__Records from a collection__.
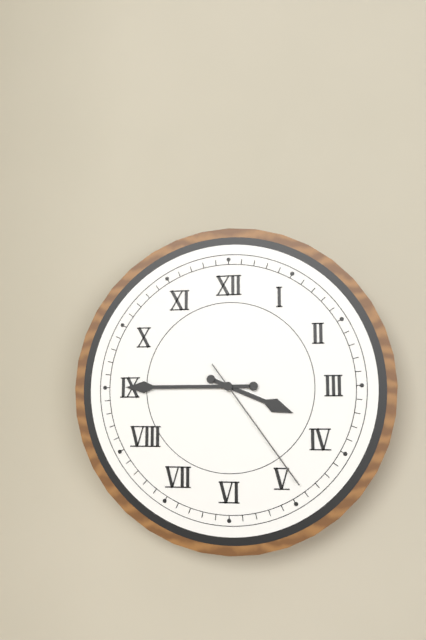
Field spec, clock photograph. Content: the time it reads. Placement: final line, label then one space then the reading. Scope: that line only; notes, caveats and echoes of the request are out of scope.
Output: 3:45:24
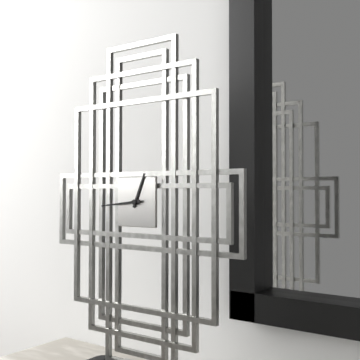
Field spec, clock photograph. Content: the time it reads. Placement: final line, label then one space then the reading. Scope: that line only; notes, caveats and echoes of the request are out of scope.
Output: 12:44
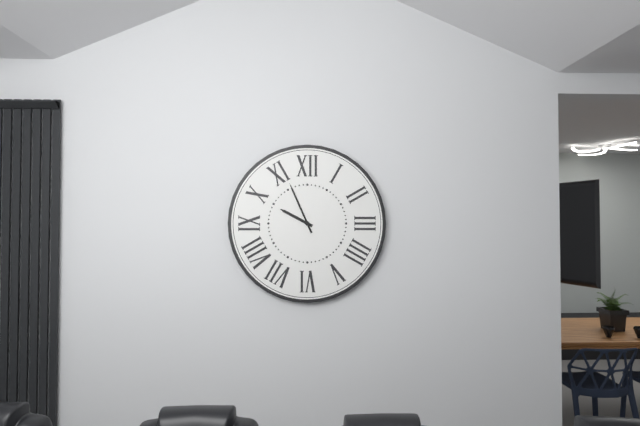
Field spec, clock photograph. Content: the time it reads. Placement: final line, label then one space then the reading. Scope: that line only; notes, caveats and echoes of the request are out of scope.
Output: 9:56
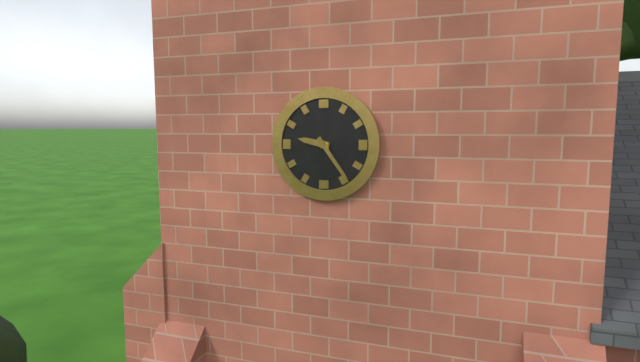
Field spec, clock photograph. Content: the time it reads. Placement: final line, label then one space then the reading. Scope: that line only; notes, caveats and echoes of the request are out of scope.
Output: 9:24
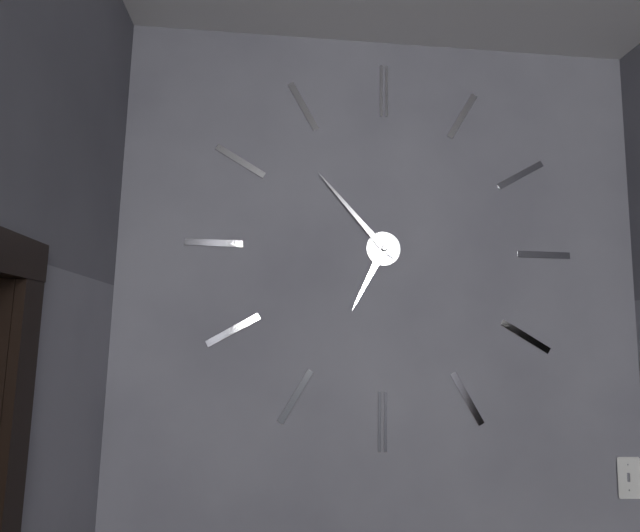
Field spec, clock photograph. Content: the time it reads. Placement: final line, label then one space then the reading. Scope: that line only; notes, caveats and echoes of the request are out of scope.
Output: 6:53
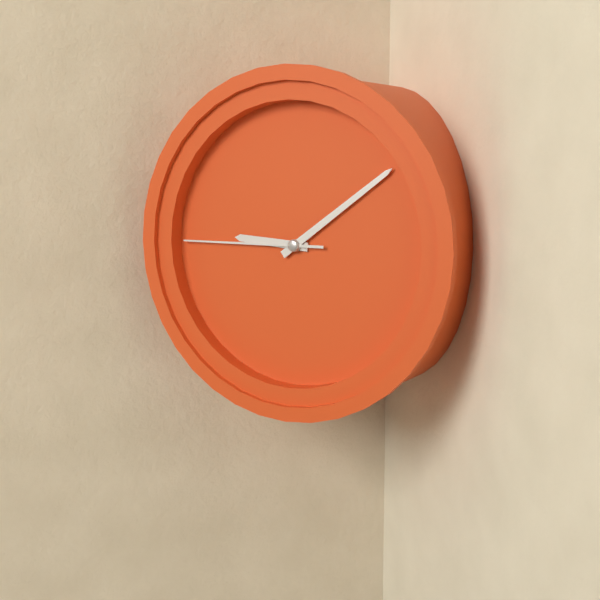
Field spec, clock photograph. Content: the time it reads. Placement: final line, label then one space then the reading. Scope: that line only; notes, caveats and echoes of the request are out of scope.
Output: 9:09:45
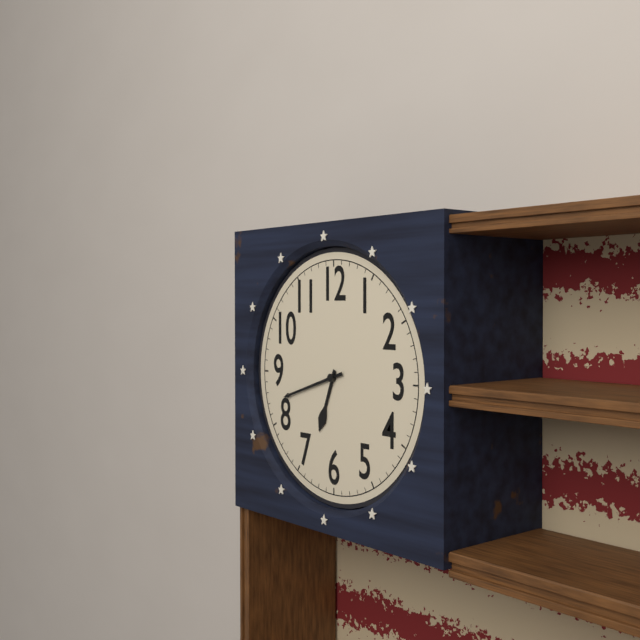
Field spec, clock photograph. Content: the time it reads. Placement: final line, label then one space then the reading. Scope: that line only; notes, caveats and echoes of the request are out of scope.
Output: 6:42
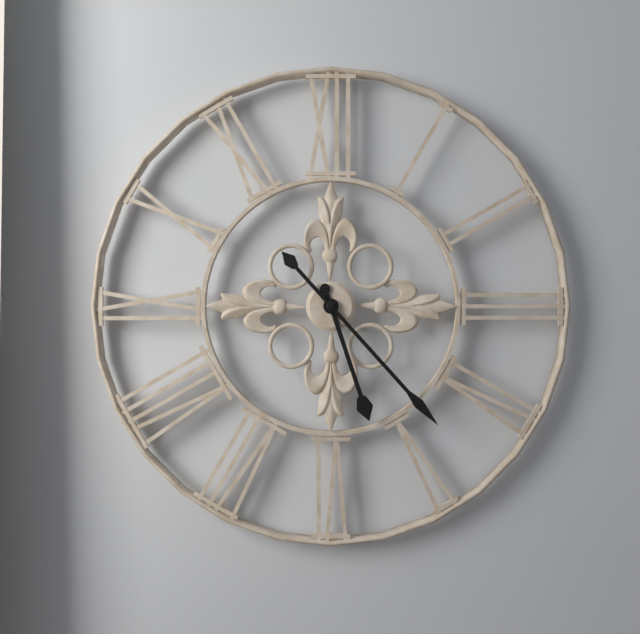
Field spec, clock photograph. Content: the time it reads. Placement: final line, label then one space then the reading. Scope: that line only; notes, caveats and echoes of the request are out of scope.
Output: 5:23
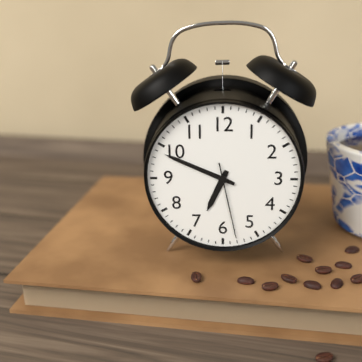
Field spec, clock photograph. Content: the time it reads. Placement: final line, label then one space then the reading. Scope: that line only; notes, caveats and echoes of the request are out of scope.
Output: 6:49:28
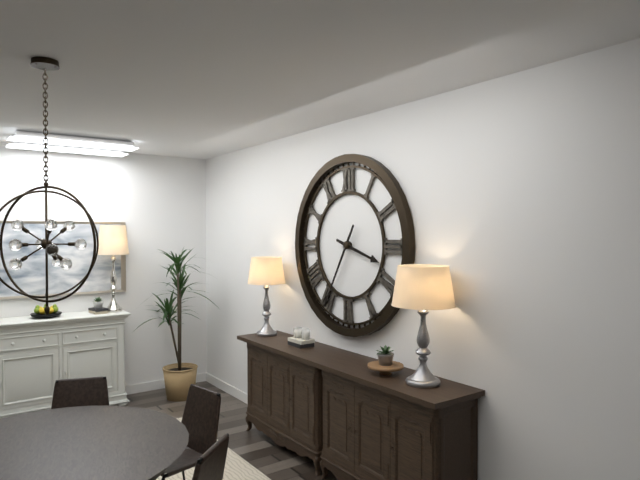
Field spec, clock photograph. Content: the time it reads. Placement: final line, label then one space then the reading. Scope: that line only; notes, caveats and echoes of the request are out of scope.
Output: 3:35
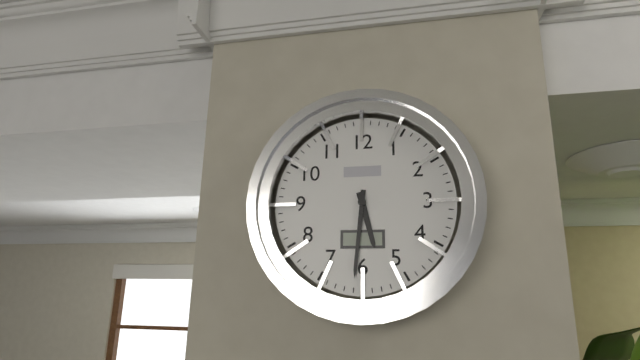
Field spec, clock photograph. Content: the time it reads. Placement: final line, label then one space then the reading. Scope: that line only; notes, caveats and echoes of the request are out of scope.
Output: 5:31
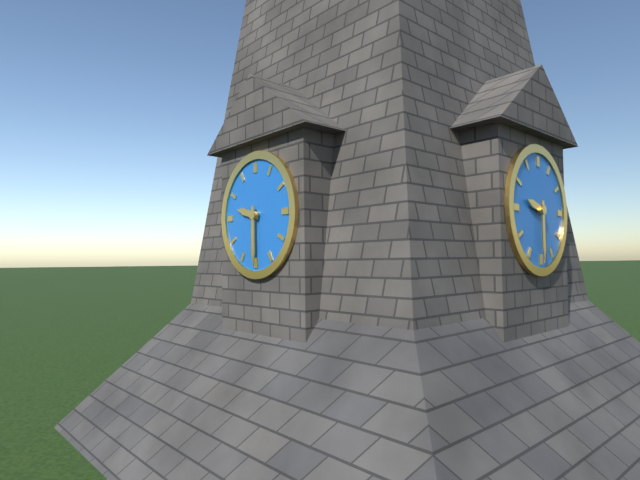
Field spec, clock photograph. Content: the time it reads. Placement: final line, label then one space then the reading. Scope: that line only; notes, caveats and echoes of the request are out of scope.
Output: 9:30
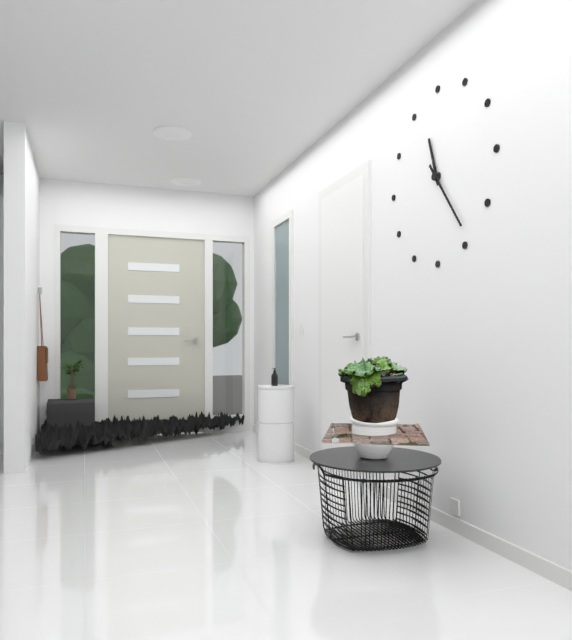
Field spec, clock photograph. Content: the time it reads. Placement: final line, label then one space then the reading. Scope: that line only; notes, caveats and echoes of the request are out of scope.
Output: 11:24
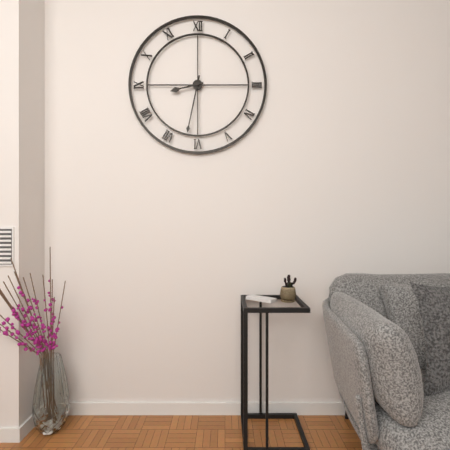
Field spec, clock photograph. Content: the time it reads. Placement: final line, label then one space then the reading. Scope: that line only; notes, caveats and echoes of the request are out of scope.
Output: 8:32
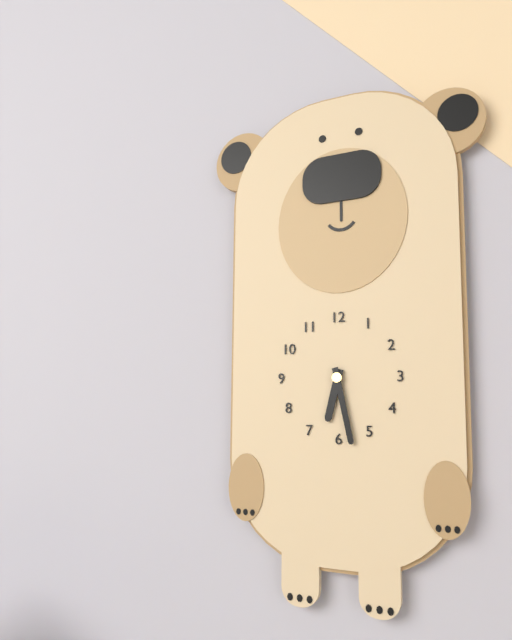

__Problem description__.
Rewrite every one of the records above with "clock photograph" swapped for "timepiece image" wherever it occurs, changing nothing else, and omit the pictures from your answer.

__Task output__.
Field spec, timepiece image. Content: the time it reads. Placement: final line, label then one space then the reading. Scope: that line only; notes, caveats and echoes of the request are out of scope.
Output: 3:45:24
Field spec, timepiece image. Content: the time it reads. Placement: final line, label then one space then the reading. Scope: that line only; notes, caveats and echoes of the request are out of scope.
Output: 12:44
Field spec, timepiece image. Content: the time it reads. Placement: final line, label then one space then the reading. Scope: that line only; notes, caveats and echoes of the request are out of scope.
Output: 9:56
Field spec, timepiece image. Content: the time it reads. Placement: final line, label then one space then the reading. Scope: that line only; notes, caveats and echoes of the request are out of scope.
Output: 9:24
Field spec, timepiece image. Content: the time it reads. Placement: final line, label then one space then the reading. Scope: that line only; notes, caveats and echoes of the request are out of scope.
Output: 6:53
Field spec, timepiece image. Content: the time it reads. Placement: final line, label then one space then the reading. Scope: that line only; notes, caveats and echoes of the request are out of scope.
Output: 9:09:45
Field spec, timepiece image. Content: the time it reads. Placement: final line, label then one space then the reading. Scope: that line only; notes, caveats and echoes of the request are out of scope.
Output: 6:42
Field spec, timepiece image. Content: the time it reads. Placement: final line, label then one space then the reading. Scope: that line only; notes, caveats and echoes of the request are out of scope.
Output: 5:23
Field spec, timepiece image. Content: the time it reads. Placement: final line, label then one space then the reading. Scope: that line only; notes, caveats and echoes of the request are out of scope.
Output: 6:49:28
Field spec, timepiece image. Content: the time it reads. Placement: final line, label then one space then the reading. Scope: that line only; notes, caveats and echoes of the request are out of scope.
Output: 3:35
Field spec, timepiece image. Content: the time it reads. Placement: final line, label then one space then the reading. Scope: that line only; notes, caveats and echoes of the request are out of scope.
Output: 5:31
Field spec, timepiece image. Content: the time it reads. Placement: final line, label then one space then the reading. Scope: that line only; notes, caveats and echoes of the request are out of scope.
Output: 9:30
Field spec, timepiece image. Content: the time it reads. Placement: final line, label then one space then the reading. Scope: that line only; notes, caveats and echoes of the request are out of scope.
Output: 11:24
Field spec, timepiece image. Content: the time it reads. Placement: final line, label then one space then the reading. Scope: that line only; notes, caveats and echoes of the request are out of scope.
Output: 8:32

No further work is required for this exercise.